Welcome to English 11:
What Will Your Verse Be?
What Will Your Verse Be?
Welcome to the online version of our English course. This year, our units of literary study will focus around central themes including the American Dream, the Power of Persuasion, the Pursuit of Happiness and an American Journey. From these central themes, we can begin to investigate not only how literary works address the many forms of finding personal and public decisions, but also how our own choices, and the choices of those around us, can shade our view of what we hope to achieve.
Through out our year,we will examine four quarter-long units that will take us through our year-long theme of the American Dream, as we read works ranging from F.Scott Fitzgerld's The Great Gatsby to Khaled Hosseini's The Kite Runner in conjunction with our readings of poetry and nonfiction from the grade 11 College Board Springboard series. Along the way, we will prepare for the Common Core English Regents (TUESDAY, JUNE 2nd) as well as the PSATs (October) and SATs (May-June).
As we read our selections, we will also examine how these works and themes can be examined daily in our lives.

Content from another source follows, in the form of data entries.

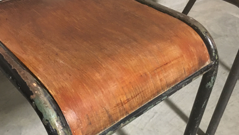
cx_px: 116
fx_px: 292
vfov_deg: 25.9
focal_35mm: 46
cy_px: 79
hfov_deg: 44.6
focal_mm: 4.15
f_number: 2.2
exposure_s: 1/4
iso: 125
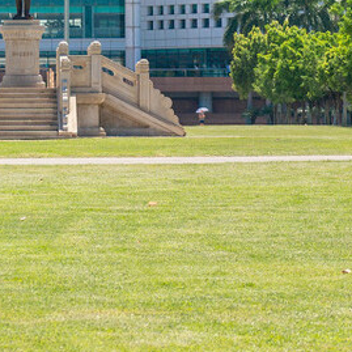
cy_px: -133
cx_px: 14
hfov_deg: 6.6
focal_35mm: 265
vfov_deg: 6.5
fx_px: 3049
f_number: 4
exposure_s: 1/4000
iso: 250
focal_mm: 70
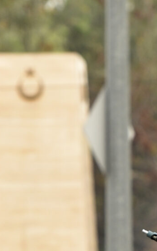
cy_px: 449
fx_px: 4971
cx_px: 178
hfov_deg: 1.8
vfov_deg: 2.9
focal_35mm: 726
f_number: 5.6
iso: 400
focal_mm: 155
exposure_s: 1/200
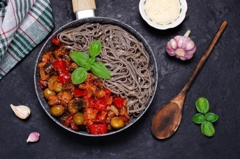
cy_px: 80
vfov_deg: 22.5
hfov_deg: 33.5
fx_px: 399
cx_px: 120
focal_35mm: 60
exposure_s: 1/160
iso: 125
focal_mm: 40
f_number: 10
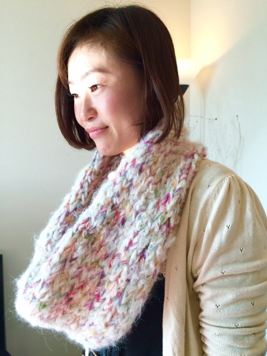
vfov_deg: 61.7
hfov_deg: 48.2
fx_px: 298
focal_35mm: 29
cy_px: 178
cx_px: 134
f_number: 2.2
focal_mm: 4.15
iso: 64
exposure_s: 1/120
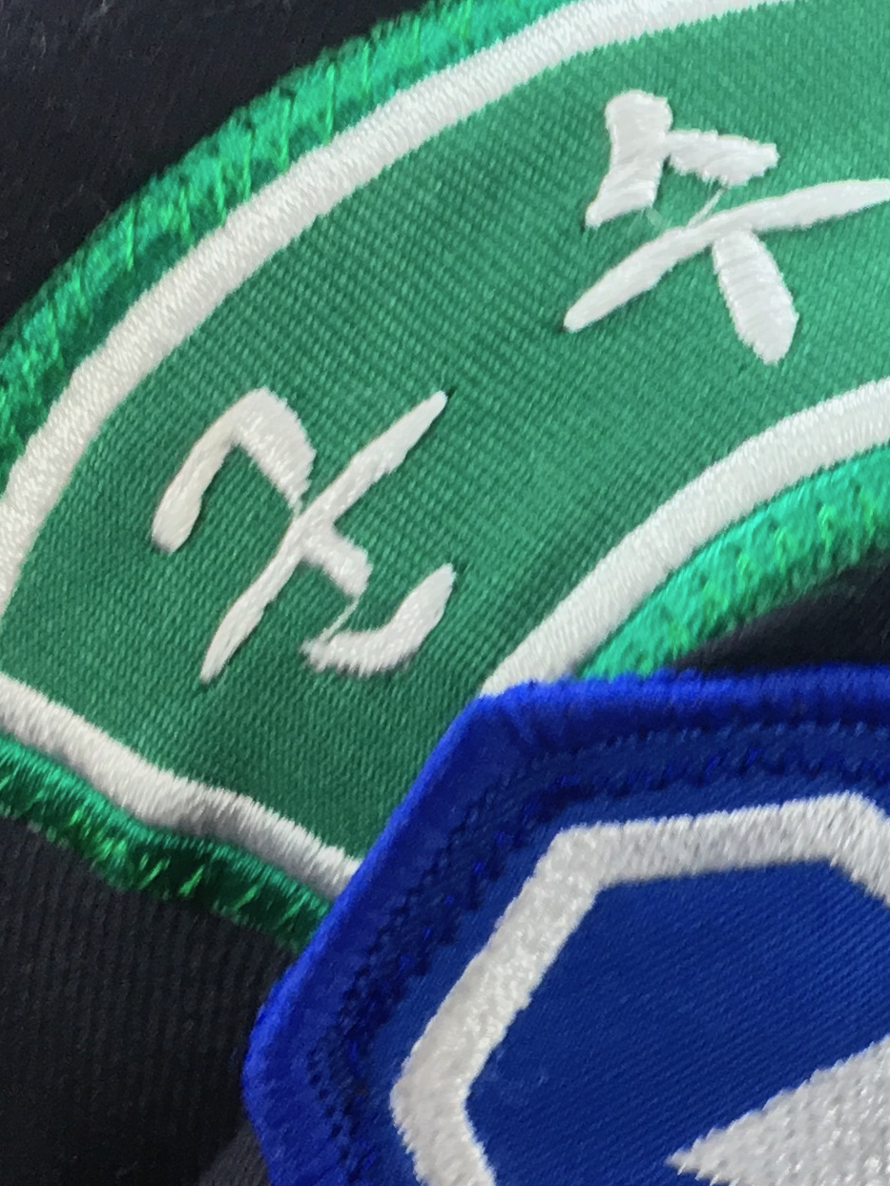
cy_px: 573
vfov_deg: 20.9
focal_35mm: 94
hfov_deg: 15.1
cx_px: 1097
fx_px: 3222
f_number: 2.2
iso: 125
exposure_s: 1/30
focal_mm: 4.15
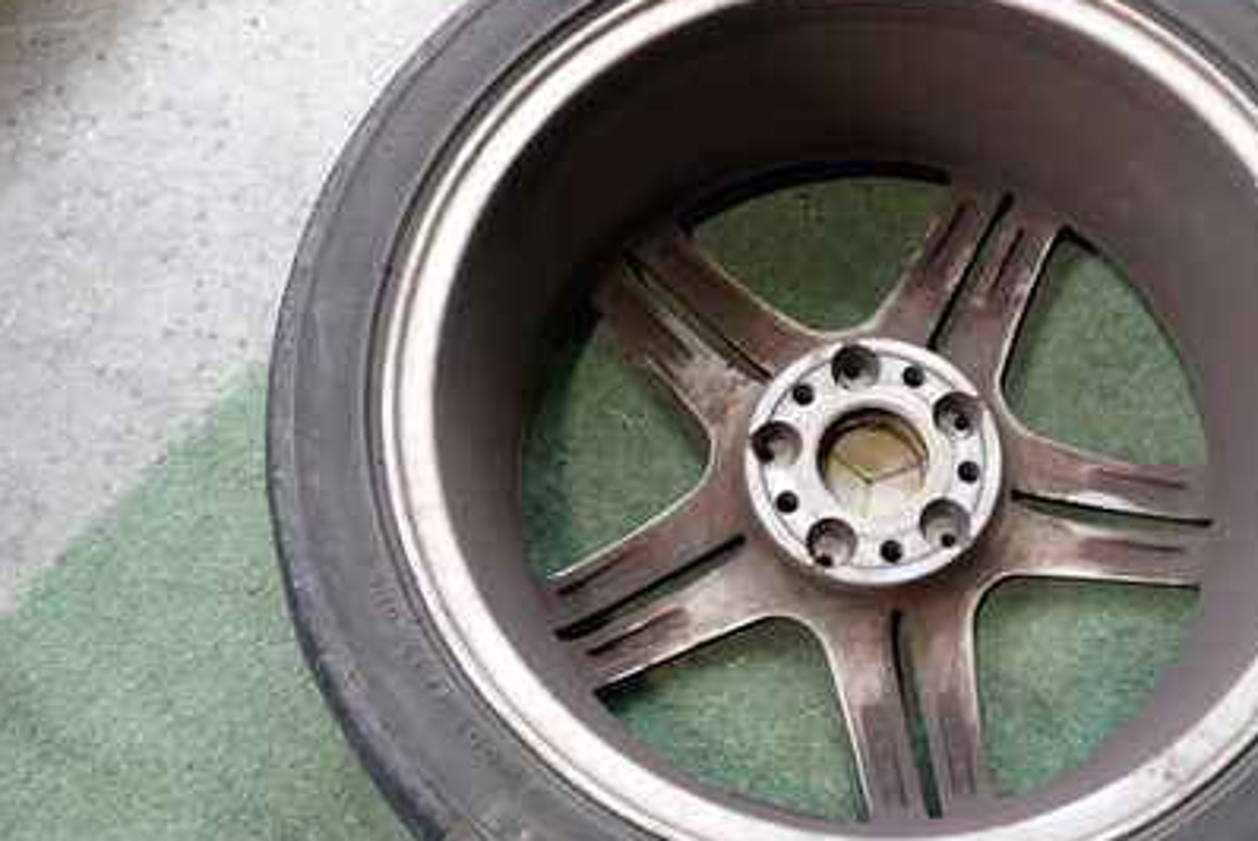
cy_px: 468
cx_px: 863
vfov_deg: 28.7
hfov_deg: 41.2
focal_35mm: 47
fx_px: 1644
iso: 200
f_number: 2.3
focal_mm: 5.4
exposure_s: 1/30
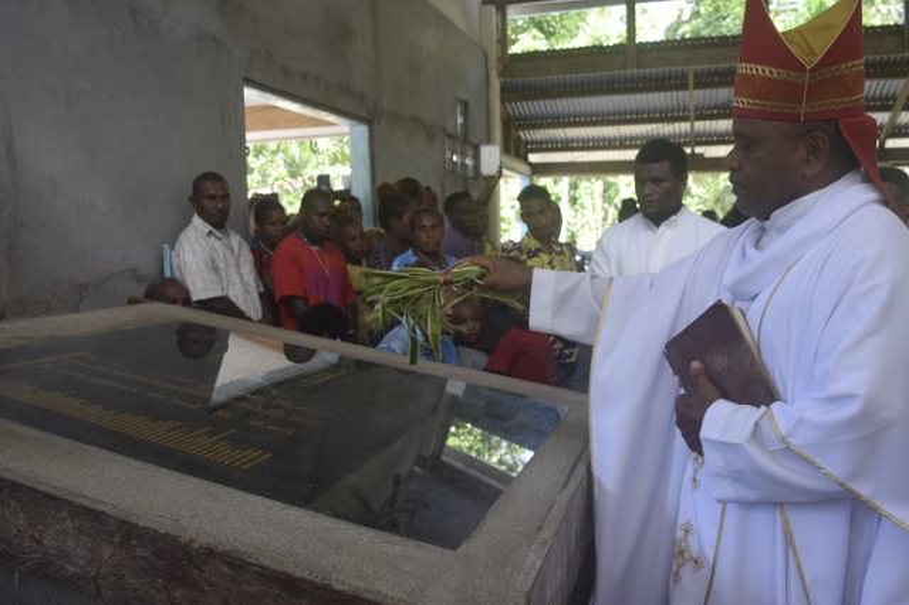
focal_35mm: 32
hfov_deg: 59.5
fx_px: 795
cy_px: 302
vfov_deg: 41.7
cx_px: 454
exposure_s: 1/100
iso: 400
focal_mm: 21
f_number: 5
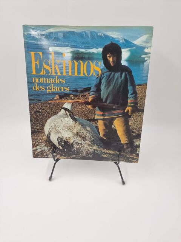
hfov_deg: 56.8
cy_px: 121
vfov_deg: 71.6
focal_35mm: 24
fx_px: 167
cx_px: 90
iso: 50
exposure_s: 1/120
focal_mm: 6.7
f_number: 1.8
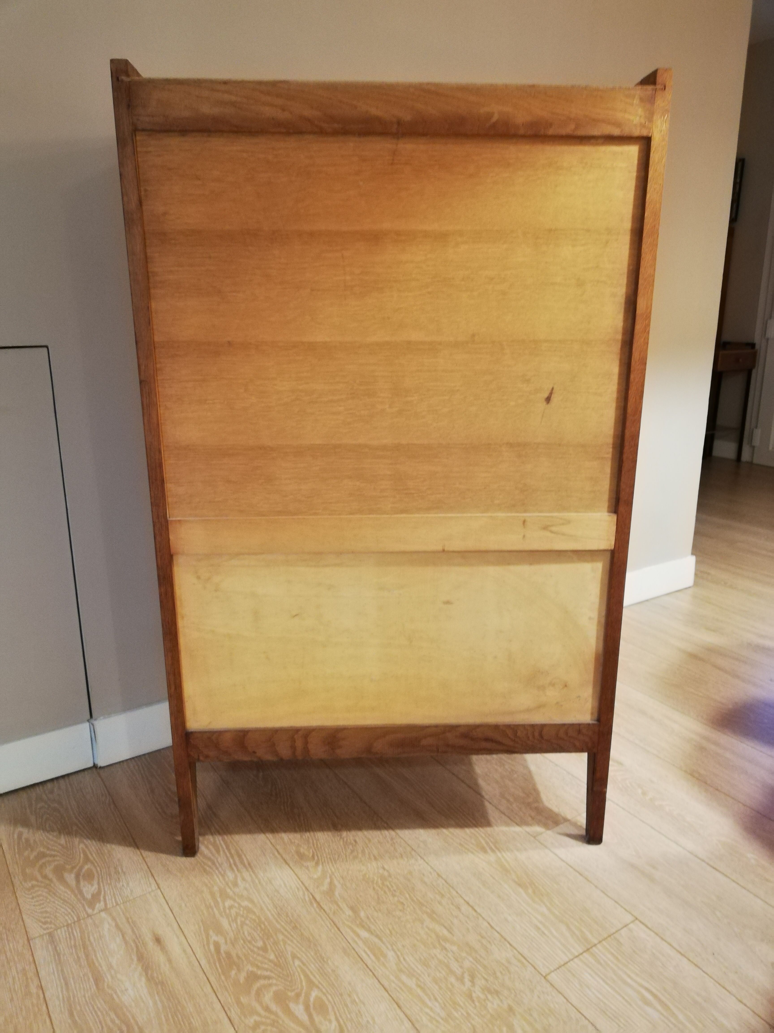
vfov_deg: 67.3
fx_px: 775
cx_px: 387
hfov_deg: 53.1
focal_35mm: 26
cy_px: 516
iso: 640
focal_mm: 3.81
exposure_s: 1/20
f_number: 2.2
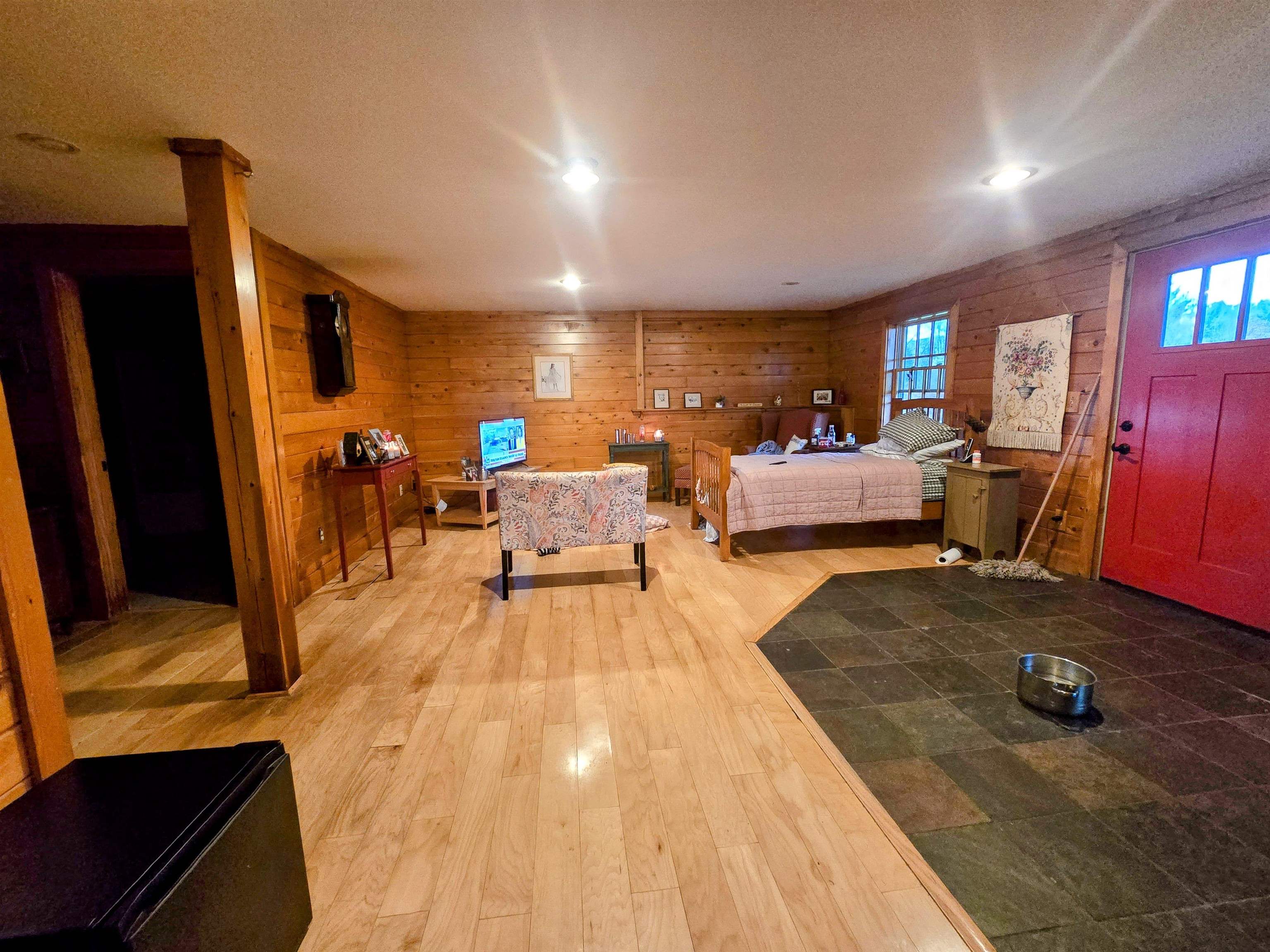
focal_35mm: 13
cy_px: 476
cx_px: 635
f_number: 2.2
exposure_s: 1/60
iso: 1000
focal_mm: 2.2
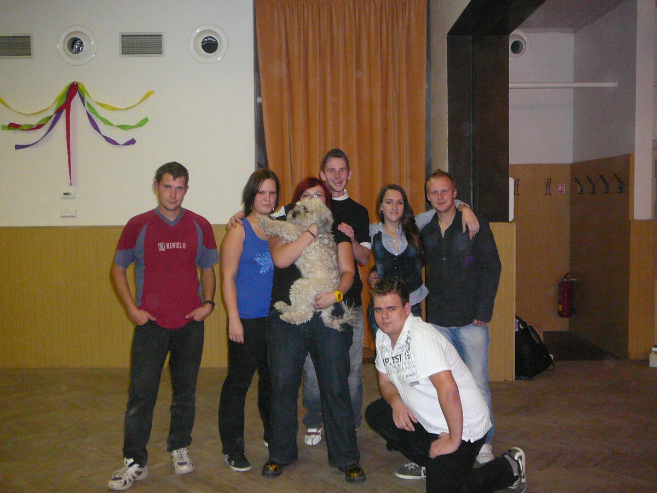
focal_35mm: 35
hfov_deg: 52.6
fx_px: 664
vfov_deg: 40.7
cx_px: 328
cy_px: 246
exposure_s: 1/30
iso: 400
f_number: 2.8
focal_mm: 5.2
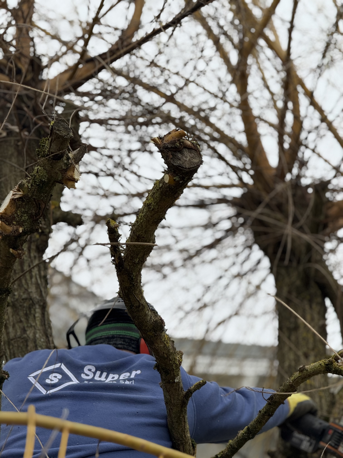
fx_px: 1585
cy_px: 229
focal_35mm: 120
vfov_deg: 16.4
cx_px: 172
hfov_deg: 12.3
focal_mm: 15.66
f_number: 2.8
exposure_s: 1/99
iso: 80
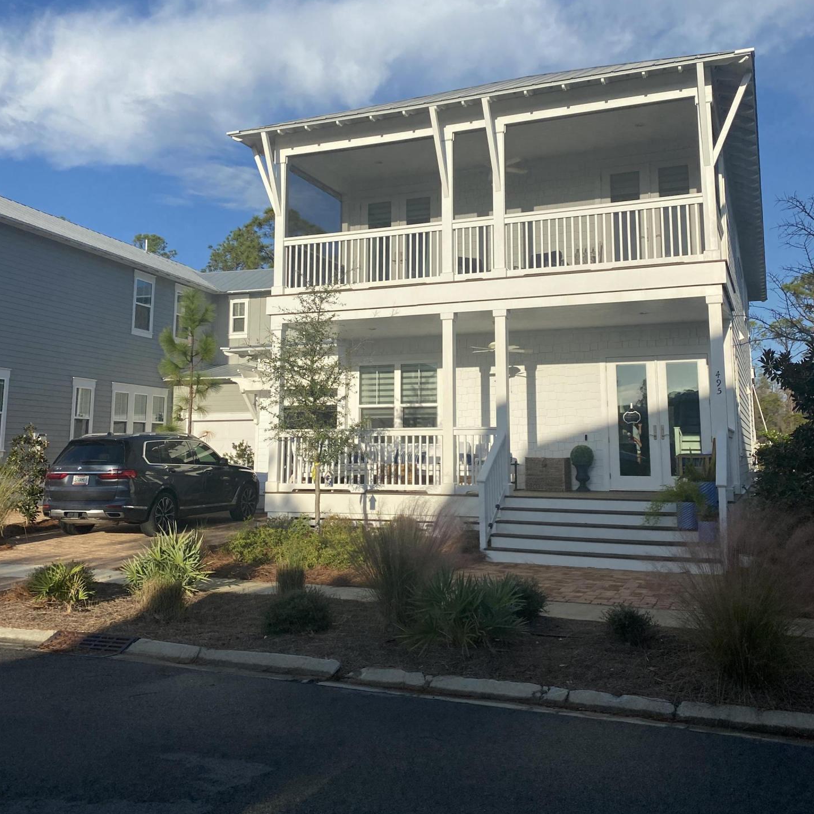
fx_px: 851
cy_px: 317
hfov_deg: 51.1
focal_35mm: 32
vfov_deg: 50.7
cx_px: 414
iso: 32
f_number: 1.8
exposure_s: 1/4115
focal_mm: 4.25
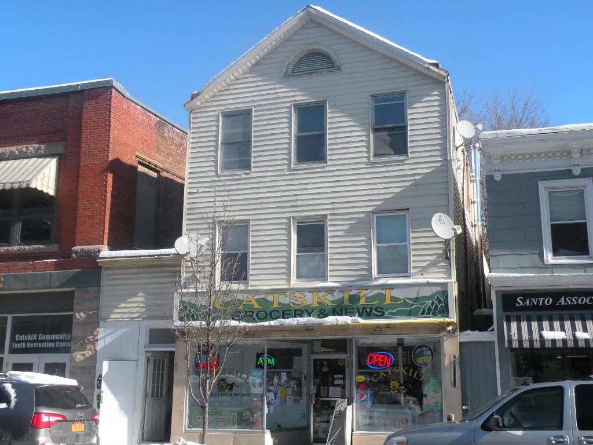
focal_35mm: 42
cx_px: 296
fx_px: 719
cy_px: 222
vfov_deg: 34.3
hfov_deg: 44.8
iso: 64
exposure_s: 1/231
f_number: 5.6
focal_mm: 7.4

Through supplemental readings from newspapers, magazines and other nonfiction sources, we will use close-reading techniques to examine how author's examine the many elements of the American culture and the American dream.
Finally, we will see how many other themes, including personal choices, honor and dishonor, betrayal and loyalty, and race and difference can all be found within these same works. While exploring these themes, we will work to understand the many writing strategies authors and poets use to inform their readers, including rhetorical techniques like anaphora, allusion, irony and rhetorical appeals (ethos, pathos, logos) as well as literary elements like symbolism, motif, imagery, setting, and characterization.
On these pages you will find everything you need for a successful year in our course. As you can see, this page contains our course outline and requirements, our course essentials page (for important writing links) and Regents/SAT links and reminders. Additionally, you can also access our blog from this page and submit online homework assignments. As the year progresses, I will post assignments to this site and ask you to build pages as well.
Necessary Course Supplies
In order to begin, each student will need a few start-up materials. The following is a short list of necessary objects that students must bring for class:
- One three-ring binder
- Access to Google Drive
- Post-it notes
- Loose-leaf paper
- Pens and pencils
- Although we provide some SAT preparation materials, I strongly suggest that students purchase a NEW SAT preparation book from College Board, Kaplan, or Princeton Review. I also recommend that students enroll in some type of SAT preparation course to prepare for the exam.
Class work and Participation (10%)
Students must be on-time for class, prepared with daily materials, and ready to participate in class discussions and activities. Tardiness and lack of preparation will result in a loss of three points from the class work grade; cutting will result in a loss of five points from the classwork grade each quarter. In addition, students who are consistently absent from class for over 28 days will be subject to a loss of course credit.
Homework will be given regularly and checked. Failure to submit homework will result in a loss of points from the homework grade. Late assignments (those left in a locker, eaten by the dog, or stolen by the tooth fairy) will not be accepted for full credit.
Frequent quizzes, both announced and unannounced, will be given on assigned readings, articles, and SAT materials. If homework is not completed (assigned readings and notes), students will often perform poorly on quizzes.
Formal Assessments (40%)
Class projects, essays, and research papers will be given each quarter. Late, messy, or incomplete work will not be accepted.
Note on Absence
If you are absent, it is YOUR responsibility to obtain the assignment and complete it for your return to class. Quizzes and tests will not be waived due to absence. If you need any assistance during your absence, please email me at firstname.lastname@example.org.
English 11 is a demanding course, but I am here to help you. I will provide extra help during free periods (student lunch). Please see me if you need to make additional or alternative arrangements.